According to the report, the British economy is currently 4% smaller than it would have been had the country remained in the EU, and the country will lose approximately £100 billion ($124 billion) per year after its exit from the EU in 2020.

“Did the United Kingdom commit economic self-harm when it voted to leave the EU in 2016? So far, the evidence suggests that it did. “The main takeaway is that the British economy may have been impacted faster than we, or most other forecasters, expected,” economist Ana Andrade, who co-authored the report with Dan Hanson, said.

According to analysts, the UK’s economic performance began to diverge from that of the other G7 countries following the 2016 Brexit referendum. According to them, this is due to a drop in business investment, as companies have been very cautious with spending due to uncertainty about their future outside the EU. According to calculations, the UK’s business investment is currently around 9% of GDP, compared to the G7 average of 13%.

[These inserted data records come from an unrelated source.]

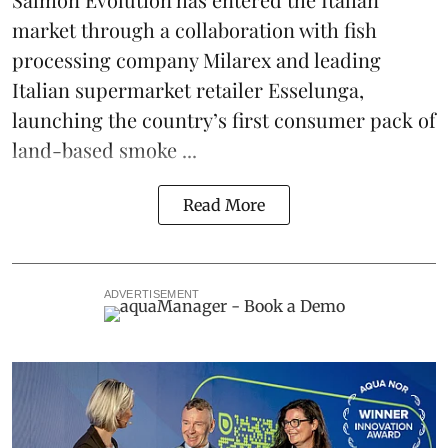
market through a collaboration with fish
processing company
Milarex
and leading
Italian supermarket retailer
Esselunga
,
launching the country’s first consumer pack of
land-based smoke ...
Read More
ADVERTISEMENT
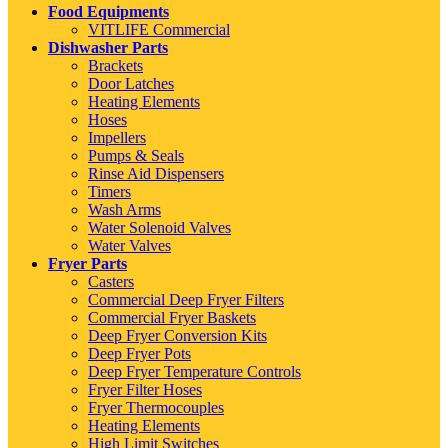
Food Equipments
VITLIFE Commercial
Dishwasher Parts
Brackets
Door Latches
Heating Elements
Hoses
Impellers
Pumps & Seals
Rinse Aid Dispensers
Timers
Wash Arms
Water Solenoid Valves
Water Valves
Fryer Parts
Casters
Commercial Deep Fryer Filters
Commercial Fryer Baskets
Deep Fryer Conversion Kits
Deep Fryer Pots
Deep Fryer Temperature Controls
Fryer Filter Hoses
Fryer Thermocouples
Heating Elements
High Limit Switches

Economists also blame Brexit for the labor shortage, which has a negative impact on the UK economy. They estimate that there are 370,000 fewer EU workers in the country now than there would have been if Britain had not left the EU.

“Labor scarcity adds to inflationary pressure in the short term and limits potential growth in the long run,” the economists wrote. “That’s bad news for an economy with bleak long-term prospects, with trend growth of just over 1%.”

The impact of Brexit on trade has been less significant thus far, according to the economists, but they warn that “in the longer term, we would expect trade to bear the brunt of the impact of leaving the single market.”